◆ Exercise directions ◆
Below are several entries. Transcribe exactly those lines that fall from the one with "3 a copy of" through the one with "38 (1) The application", end lines included.

(Dataset excerpts)
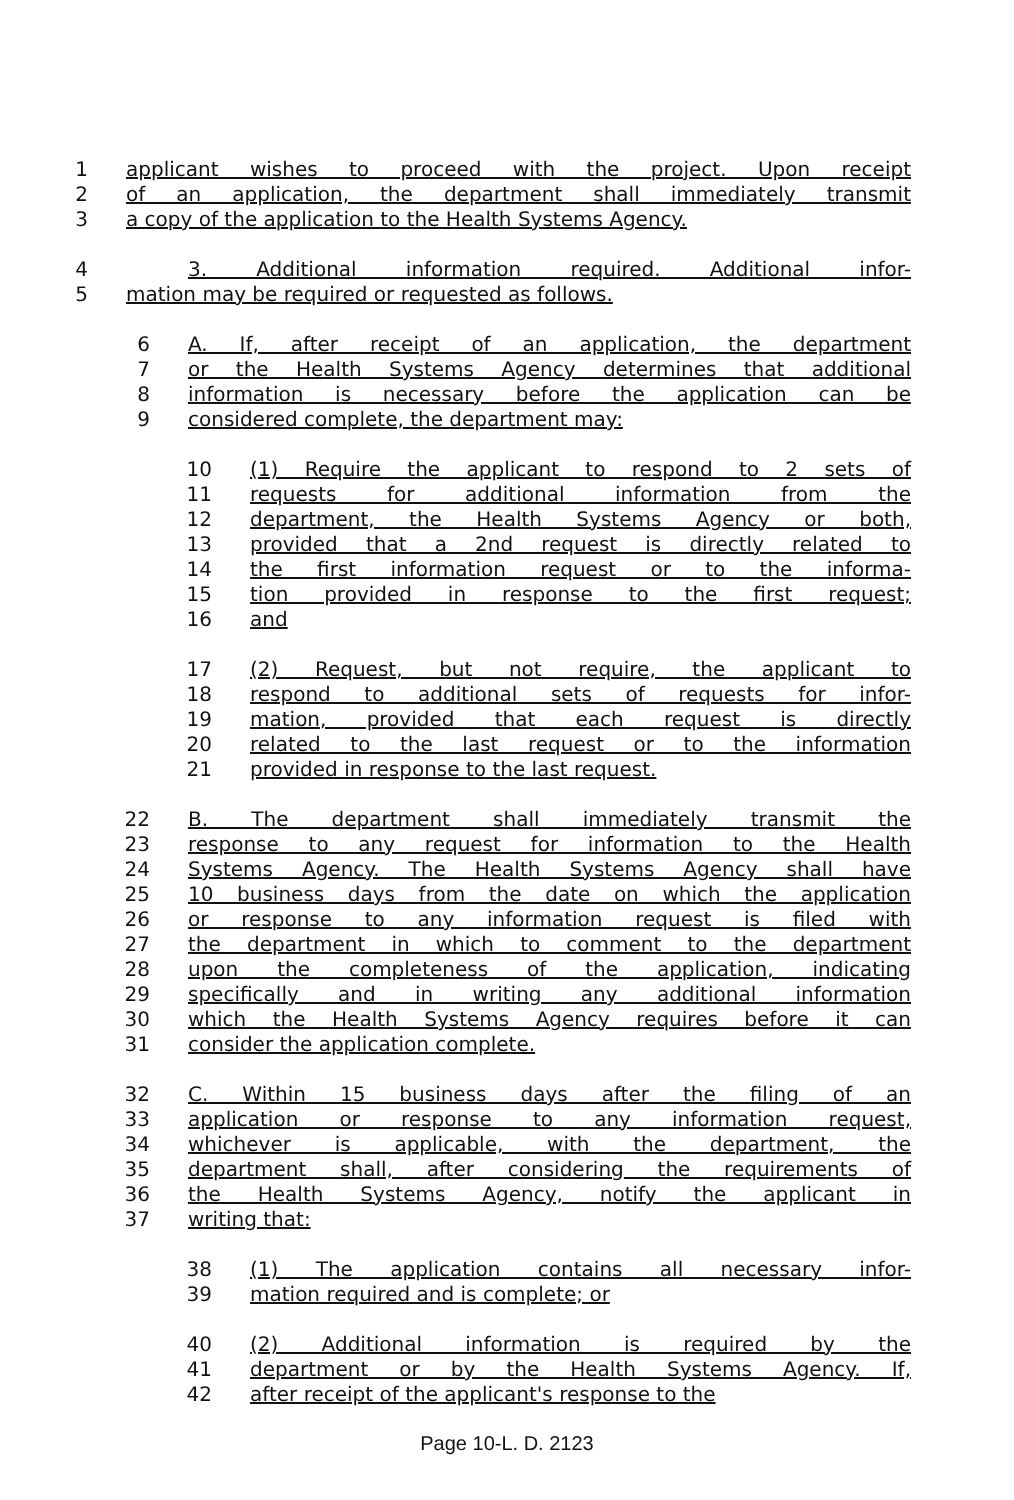1 applicant wishes to proceed with the project. Upon receipt
2 of an application, the department shall immediately transmit
3 a copy of the application to the Health Systems Agency.
4 3. Additional information required. Additional infor-
5 mation may be required or requested as follows.
6 A. If, after receipt of an application, the department
7 or the Health Systems Agency determines that additional
8 information is necessary before the application can be
9 considered complete, the department may:
10 (1) Require the applicant to respond to 2 sets of
11 requests for additional information from the
12 department, the Health Systems Agency or both,
13 provided that a 2nd request is directly related to
14 the first information request or to the informa-
15 tion provided in response to the first request;
16 and
17 (2) Request, but not require, the applicant to
18 respond to additional sets of requests for infor-
19 mation, provided that each request is directly
20 related to the last request or to the information
21 provided in response to the last request.
22 B. The department shall immediately transmit the
23 response to any request for information to the Health
24 Systems Agency. The Health Systems Agency shall have
25 10 business days from the date on which the application
26 or response to any information request is filed with
27 the department in which to comment to the department
28 upon the completeness of the application, indicating
29 specifically and in writing any additional information
30 which the Health Systems Agency requires before it can
31 consider the application complete.
32 C. Within 15 business days after the filing of an
33 application or response to any information request,
34 whichever is applicable, with the department, the
35 department shall, after considering the requirements of
36 the Health Systems Agency, notify the applicant in
37 writing that:
38 (1) The application contains all necessary infor-
39 mation required and is complete; or
40 (2) Additional information is required by the
41 department or by the Health Systems Agency. If,
42 after receipt of the applicant's response to the
Page 10-L. D. 2123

◆ Response box ◆
3 a copy of the application to the Health Systems Agency.
4 3. Additional information required. Additional infor-
5 mation may be required or requested as follows.
6 A. If, after receipt of an application, the department
7 or the Health Systems Agency determines that additional
8 information is necessary before the application can be
9 considered complete, the department may:
10 (1) Require the applicant to respond to 2 sets of
11 requests for additional information from the
12 department, the Health Systems Agency or both,
13 provided that a 2nd request is directly related to
14 the first information request or to the informa-
15 tion provided in response to the first request;
16 and
17 (2) Request, but not require, the applicant to
18 respond to additional sets of requests for infor-
19 mation, provided that each request is directly
20 related to the last request or to the information
21 provided in response to the last request.
22 B. The department shall immediately transmit the
23 response to any request for information to the Health
24 Systems Agency. The Health Systems Agency shall have
25 10 business days from the date on which the application
26 or response to any information request is filed with
27 the department in which to comment to the department
28 upon the completeness of the application, indicating
29 specifically and in writing any additional information
30 which the Health Systems Agency requires before it can
31 consider the application complete.
32 C. Within 15 business days after the filing of an
33 application or response to any information request,
34 whichever is applicable, with the department, the
35 department shall, after considering the requirements of
36 the Health Systems Agency, notify the applicant in
37 writing that:
38 (1) The application contains all necessary infor-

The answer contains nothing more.